• **EXERCISE OBJECTIVE**:
Rewrite these lines with "Aynı Gün Kargo" switched to "Hızlı Kargo" wherever it appears, and keep everything else the same. Leave the pictures out.

>>

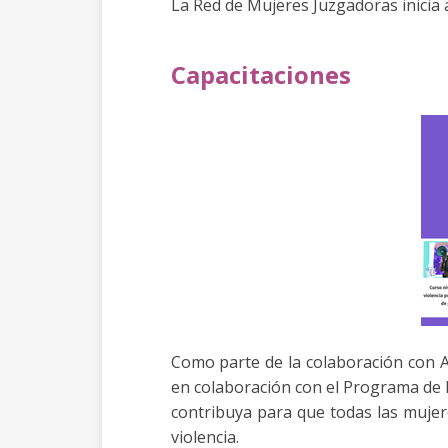
La Red de Mujeres Juzgadoras inicia a
Capacitaciones
Como parte de la colaboración con A
en colaboración con el Programa de 
contribuya para que todas las mujere
violencia.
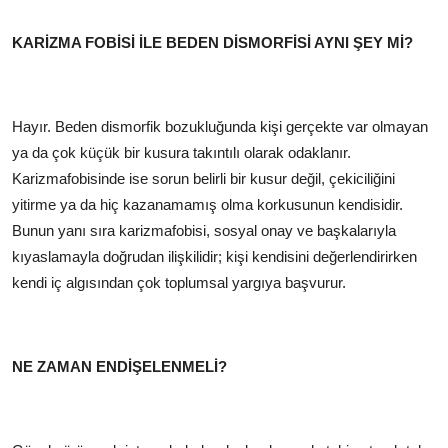
KARİZMA FOBİSİ İLE BEDEN DİSMORFİSİ AYNI ŞEY Mİ?
Hayır. Beden dismorfik bozukluğunda kişi gerçekte var olmayan
ya da çok küçük bir kusura takıntılı olarak odaklanır.
Karizmafobisinde ise sorun belirli bir kusur değil, çekiciliğini
yitirme ya da hiç kazanamamış olma korkusunun kendisidir.
Bunun yanı sıra karizmafobisi, sosyal onay ve başkalarıyla
kıyaslamayla doğrudan ilişkilidir; kişi kendisini değerlendirirken
kendi iç algısından çok toplumsal yargıya başvurur.
NE ZAMAN ENDİŞELENMELİ?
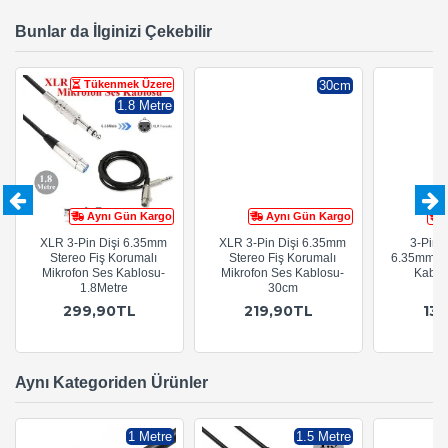
Bunlar da İlginizi Çekebilir
Tükenmek Üzere
30cm
1.8 Metre
Aynı Gün Kargo
Aynı Gün Kargo
XLR 3-Pin Dişi 6.35mm
XLR 3-Pin Dişi 6.35mm
3-Pin 
Stereo Fiş Korumalı
Stereo Fiş Korumalı
6.35mm St
Mikrofon Ses Kablosu-
Mikrofon Ses Kablosu-
Kablo
1.8Metre
30cm
A
299,90TL
219,90TL
13
Aynı Kategoriden Ürünler
1 Metre
1.5 Metre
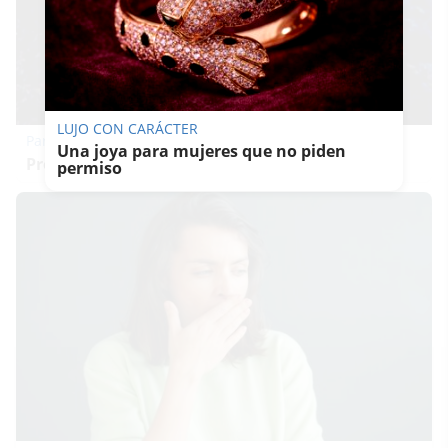
LUJO CON CARÁCTER
Parece ciencia ficción
Una joya para mujeres que no piden
Prepárate para alucinar con estas criaturas
permiso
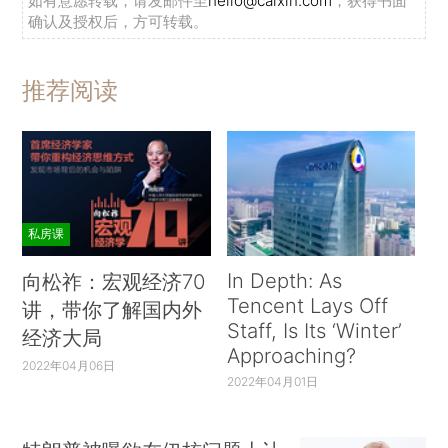
如有意愿转载，请发邮件至
hello@caixin.com
，获得书面
确认及授权后，方可转载。
推荐阅读
私房课
In Depth: As
向松祚：宏观经济70
Tencent Lays Off
讲，带你了解国内外
Staff, Is Its ‘Winter’
经济大局
Approaching?
2022年04月06日
2022年04月01日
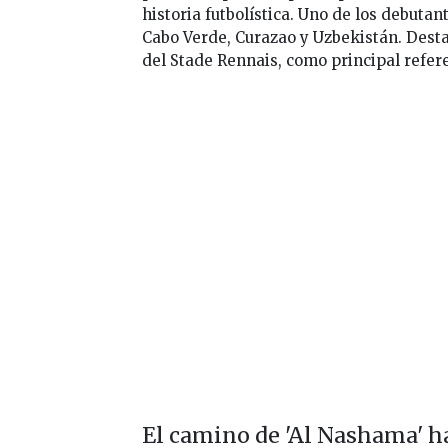
historia futbolística. Uno de los debutan
Cabo Verde, Curazao y Uzbekistán. Dest
del Stade Rennais, como principal referen
El camino de 'Al Nashama' h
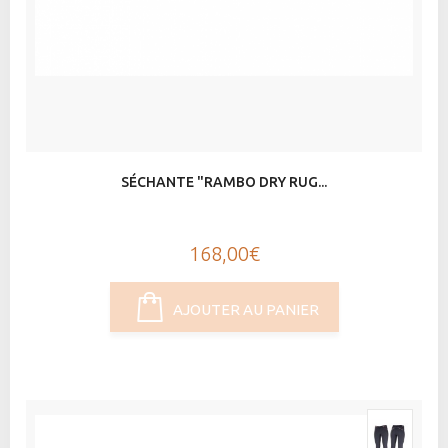
SÉCHANTE "RAMBO DRY RUG...
168,00€
AJOUTER AU PANIER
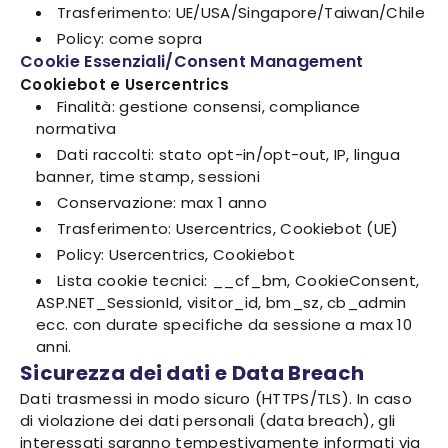
Trasferimento: UE/USA/Singapore/Taiwan/Chile
Policy: come sopra
Cookie Essenziali/Consent Management
Cookiebot e Usercentrics
Finalità: gestione consensi, compliance
normativa
Dati raccolti: stato opt-in/opt-out, IP, lingua
banner, time stamp, sessioni
Conservazione: max 1 anno
Trasferimento: Usercentrics, Cookiebot (UE)
Policy: Usercentrics, Cookiebot
Lista cookie tecnici: __cf_bm, CookieConsent,
ASP.NET_SessionId, visitor_id, bm_sz, cb_admin
ecc. con durate specifiche da sessione a max 10
anni.
Sicurezza dei dati e Data Breach
Dati trasmessi in modo sicuro (HTTPS/TLS). In caso
di violazione dei dati personali (data breach), gli
interessati saranno tempestivamente informati via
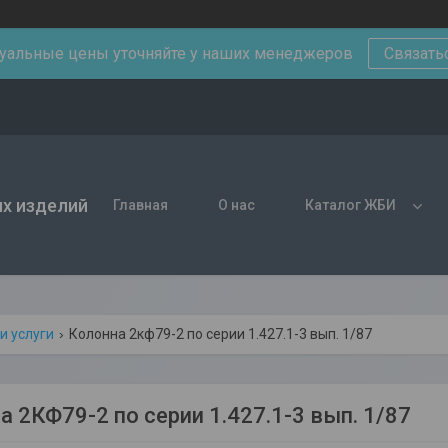
уальные цены уточняйте у наших менеджеров
Связать
х изделий
Главная
О нас
Каталог ЖБИ
и услуги
Колонна 2кф79-2 по серии 1.427.1-3 вып. 1/87
а 2КФ79-2 по серии 1.427.1-3 вып. 1/87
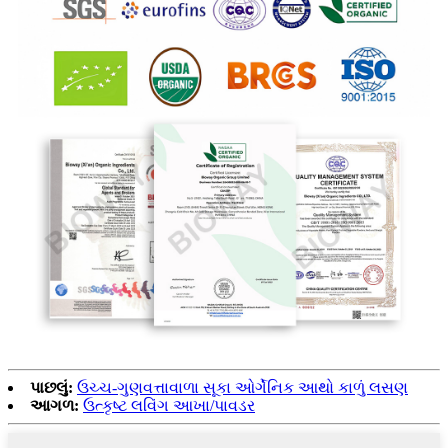
પાછલું:
ઉચ્ચ-ગુણવત્તાવાળા સૂકા ઓર્ગેનિક આથો કાળું લસણ
આગળ:
ઉત્કૃષ્ટ લવિંગ આખા/પાવડર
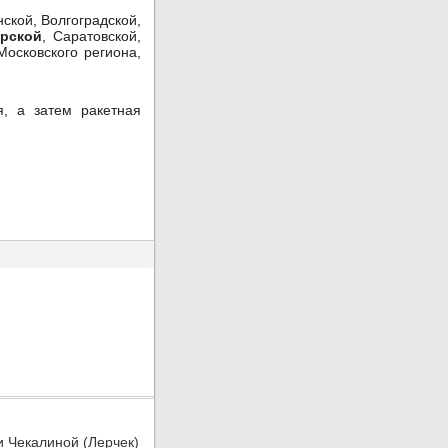
ской, Волгоградской,
рской
, Саратовской,
Московского региона,
, а затем ракетная
и Чекалиной (Лерчек)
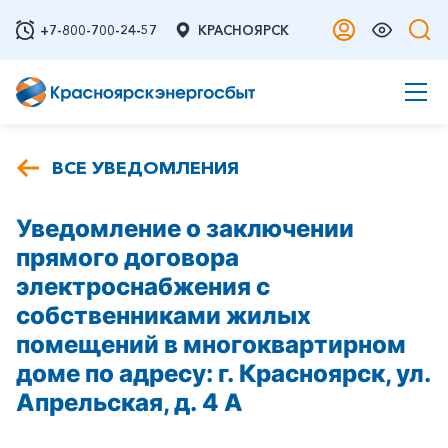
+7-800-700-24-57
КРАСНОЯРСК
ВСЕ УВЕДОМЛЕНИЯ
Уведомление о заключении
прямого договора
электроснабжения с
собственниками жилых
помещений в многоквартирном
доме по адресу: г. Красноярск, ул.
Апрельская, д. 4 А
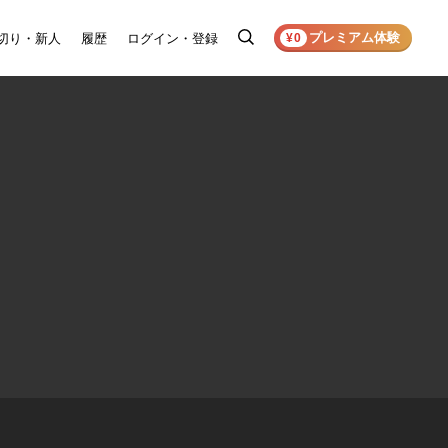
プレミアム体験
切り・新人
履歴
ログイン・登録
検
¥0
索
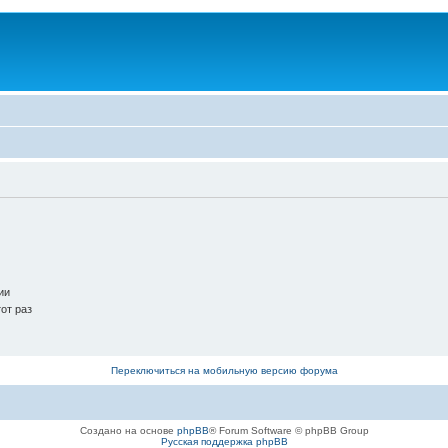
ии
от раз
Переключиться на мобильную версию форума
Создано на основе
phpBB
® Forum Software © phpBB Group
Русская поддержка phpBB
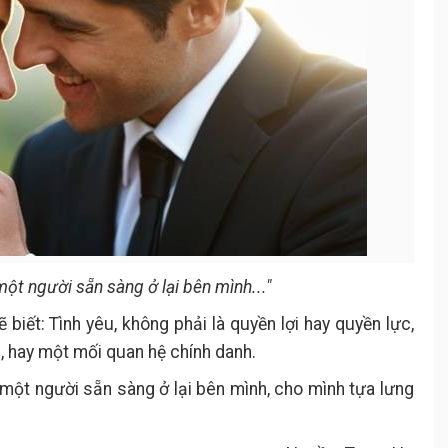
một người sẵn sàng ở lại bên mình..."
biết: Tình yêu, không phải là quyền lợi hay quyền lực,
, hay một mối quan hệ chính danh.
ó một người sẵn sàng ở lại bên mình, cho mình tựa lưng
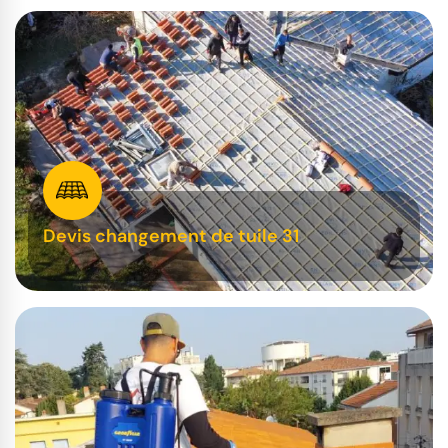
Devis changement de tuile 31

<<

• **ANSWER**:
La Red de Mujeres Juzgadoras inicia a
Capacitaciones
Como parte de la colaboración con A
en colaboración con el Programa de 
contribuya para que todas las mujere
violencia.
KARİZMA FOBİSİ İLE BEDEN DİSMORFİSİ AYNI ŞEY Mİ?
Hayır. Beden dismorfik bozukluğunda kişi gerçekte var olmayan
ya da çok küçük bir kusura takıntılı olarak odaklanır.
Karizmafobisinde ise sorun belirli bir kusur değil, çekiciliğini
yitirme ya da hiç kazanamamış olma korkusunun kendisidir.
Bunun yanı sıra karizmafobisi, sosyal onay ve başkalarıyla
kıyaslamayla doğrudan ilişkilidir; kişi kendisini değerlendirirken
kendi iç algısından çok toplumsal yargıya başvurur.
NE ZAMAN ENDİŞELENMELİ?
Bunlar da İlginizi Çekebilir
Tükenmek Üzere
30cm
1.8 Metre
Hızlı Kargo
Hızlı Kargo
XLR 3-Pin Dişi 6.35mm
XLR 3-Pin Dişi 6.35mm
3-Pin 
Stereo Fiş Korumalı
Stereo Fiş Korumalı
6.35mm St
Mikrofon Ses Kablosu-
Mikrofon Ses Kablosu-
Kablo
1.8Metre
30cm
A
299,90TL
219,90TL
13
Aynı Kategoriden Ürünler
1 Metre
1.5 Metre
LUJO CON CARÁCTER
Parece ciencia ficción
Una joya para mujeres que no piden
Prepárate para alucinar con estas criaturas
permiso
如有意愿转载，请发邮件至
hello@caixin.com
，获得书面
确认及授权后，方可转载。
推荐阅读
私房课
In Depth: As
向松祚：宏观经济70
Tencent Lays Off
讲，带你了解国内外
Staff, Is Its ‘Winter’
经济大局
Approaching?
2022年04月06日
2022年04月01日
historia futbolística. Uno de los debutan
Cabo Verde, Curazao y Uzbekistán. Dest
del Stade Rennais, como principal referen
El camino de 'Al Nashama' h
SÉCHANTE "RAMBO DRY RUG...
168,00€
AJOUTER AU PANIER
Trasferimento: UE/USA/Singapore/Taiwan/Chile
Policy: come sopra
Cookie Essenziali/Consent Management
Cookiebot e Usercentrics
Finalità: gestione consensi, compliance
normativa
Dati raccolti: stato opt-in/opt-out, IP, lingua
banner, time stamp, sessioni
Conservazione: max 1 anno
Trasferimento: Usercentrics, Cookiebot (UE)
Policy: Usercentrics, Cookiebot
Lista cookie tecnici: __cf_bm, CookieConsent,
ASP.NET_SessionId, visitor_id, bm_sz, cb_admin
ecc. con durate specifiche da sessione a max 10
anni.
Sicurezza dei dati e Data Breach
Dati trasmessi in modo sicuro (HTTPS/TLS). In caso
di violazione dei dati personali (data breach), gli
interessati saranno tempestivamente informati via
уальные цены уточняйте у наших менеджеров
Связать
х изделий
Главная
О нас
Каталог ЖБИ
и услуги
Колонна 2кф79-2 по серии 1.427.1-3 вып. 1/87
а 2КФ79-2 по серии 1.427.1-3 вып. 1/87
પાછલું:
ઉચ્ચ-ગુણવત્તાવાળા સૂકા ઓર્ગેનિક આથો કાળું લસણ
આગળ:
ઉત્કૃષ્ટ લવિંગ આખા/પાવડર
ской, Волгоградской,
рской
, Саратовской,
Московского региона,
, а затем ракетная
и Чекалиной (Лерчек)
+7-800-700-24-57
КРАСНОЯРСК
ВСЕ УВЕДОМЛЕНИЯ
Уведомление о заключении
прямого договора
электроснабжения с
собственниками жилых
помещений в многоквартирном
доме по адресу: г. Красноярск, ул.
Апрельская, д. 4 А
プレミアム体験
切り・新人
履歴
ログイン・登録
検
¥0
索
ии
от раз
Переключиться на мобильную версию форума
Создано на основе
phpBB
® Forum Software © phpBB Group
Русская поддержка phpBB
một người sẵn sàng ở lại bên mình..."
biết: Tình yêu, không phải là quyền lợi hay quyền lực,
, hay một mối quan hệ chính danh.
ó một người sẵn sàng ở lại bên mình, cho mình tựa lưng
Devis changement de tuile 31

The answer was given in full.